Lifehouse singles chronology
| "Between the Raindrops'" (2012) | "Flight" (2014) | "Hurricane" (2015) |

Music video
- "Flight" on YouTube

= Flight (song) =

"Flight" is a 2014 song by American alternative rock band Lifehouse. Written by lead singer Jason Wade, the track served as a preview of the band's album Out of the Wasteland, released in May 2015. It was the first new recording released by the band since their hiatus in July 2013.

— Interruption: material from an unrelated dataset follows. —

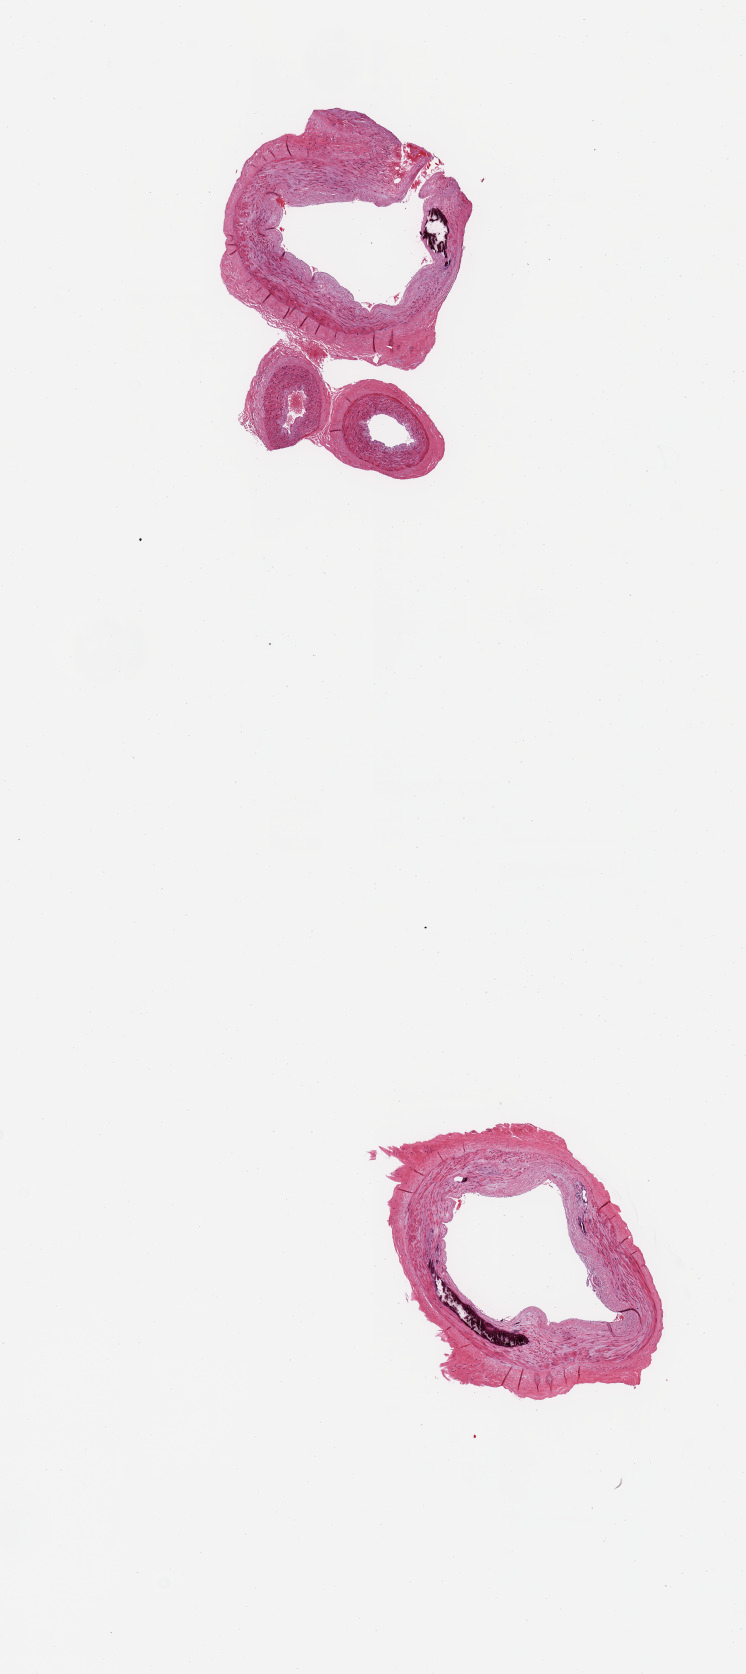
H&E whole-slide image, brightfield, whole scanned area (about 5.9 x 13.3 mm, from a 20x scan) shown as a low-resolution overview; PAXgene-fixed, paraffin-embedded tissue; sampled site (target tissue): tibial artery; tissue donor sample. Donor: female.
* reviewer comment on this tissue sample: 2 pieces; medial calcifications; atherosis; lumina patent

==Background and composition==
Unlike previous Lifehouse singles, the song is a piano ballad. It begins solely with a simple chord and melody set before growing to include drums, bass, and electric guitar. After the second chorus, it builds to a climactic crescendo. Wade had previously stated that writing on the piano was a skill he had wanted to develop.

==Music video==
A lyric video, directed by Thomas Kirk, was released alongside the song, featuring actress TL Forsberg. The clip was filmed in one single shot with no cut, and weaves in and around an abandoned diner and motel in the desert in point of view before focusing on a woman sitting on a bed and communicating the song's closing lyrics to the camera using sign language.